WHAT YOU NEED TO DO
Your task is to output, without alteration, each line from the one containing "index dip: (335, 687)" through the final line of the records below.
- - - - -
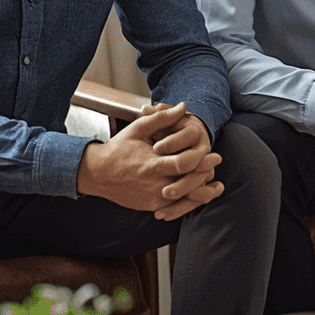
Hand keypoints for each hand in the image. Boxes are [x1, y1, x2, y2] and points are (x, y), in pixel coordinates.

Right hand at [76, 101, 222, 221]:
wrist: (98, 174)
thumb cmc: (119, 149)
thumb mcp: (138, 129)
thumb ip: (162, 118)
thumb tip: (184, 106)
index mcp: (152, 164)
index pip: (183, 164)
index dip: (201, 160)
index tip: (213, 153)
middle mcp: (154, 184)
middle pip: (189, 184)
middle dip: (206, 174)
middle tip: (216, 164)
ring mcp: (154, 198)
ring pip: (186, 200)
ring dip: (203, 192)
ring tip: (215, 185)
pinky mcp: (153, 206)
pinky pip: (177, 208)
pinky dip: (190, 202)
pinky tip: (200, 194)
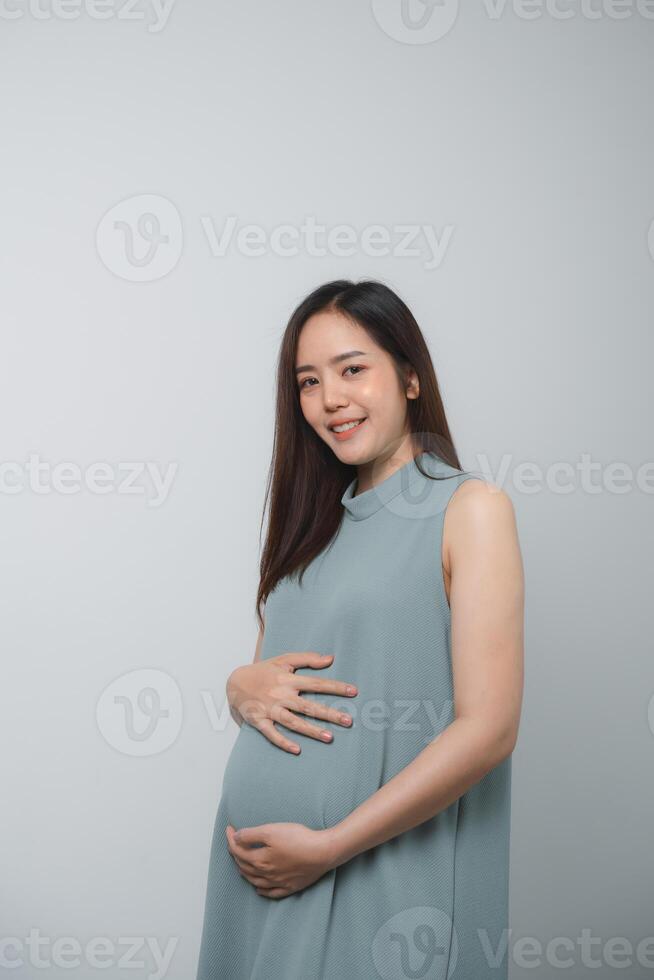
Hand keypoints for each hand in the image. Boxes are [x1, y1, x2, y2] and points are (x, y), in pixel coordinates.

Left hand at [225, 821, 339, 898]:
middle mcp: (266, 875)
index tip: (229, 829)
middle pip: (244, 866)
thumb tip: (236, 838)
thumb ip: (251, 835)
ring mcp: (278, 882)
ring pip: (255, 881)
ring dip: (245, 872)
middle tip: (233, 842)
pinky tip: (258, 888)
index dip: (231, 838)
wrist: (323, 852)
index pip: (238, 851)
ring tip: (240, 863)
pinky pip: (271, 892)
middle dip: (235, 853)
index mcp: (260, 861)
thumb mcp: (272, 831)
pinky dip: (261, 890)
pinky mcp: (290, 887)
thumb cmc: (299, 839)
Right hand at [226, 653, 357, 753]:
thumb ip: (307, 658)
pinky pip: (272, 734)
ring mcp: (270, 709)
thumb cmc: (263, 671)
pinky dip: (283, 742)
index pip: (316, 683)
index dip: (335, 687)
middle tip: (348, 721)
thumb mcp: (283, 659)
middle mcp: (280, 695)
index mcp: (288, 679)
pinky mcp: (259, 721)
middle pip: (308, 706)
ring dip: (311, 730)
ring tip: (329, 738)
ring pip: (293, 722)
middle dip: (329, 714)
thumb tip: (330, 658)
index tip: (353, 691)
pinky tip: (297, 750)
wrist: (234, 682)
- - - - -
TASK OUTPUT
index dip: (335, 687)
middle tip: (348, 721)
thumb mcp: (283, 659)
middle mcp: (280, 695)
index mcp: (288, 679)
pinky mcp: (259, 721)
middle pip: (308, 706)
ring dip: (311, 730)
ring tip: (329, 738)
ring pip: (293, 722)
middle dip: (329, 714)
thumb tip: (330, 658)
index tip: (353, 691)
pinky tip: (297, 750)
wrist: (234, 682)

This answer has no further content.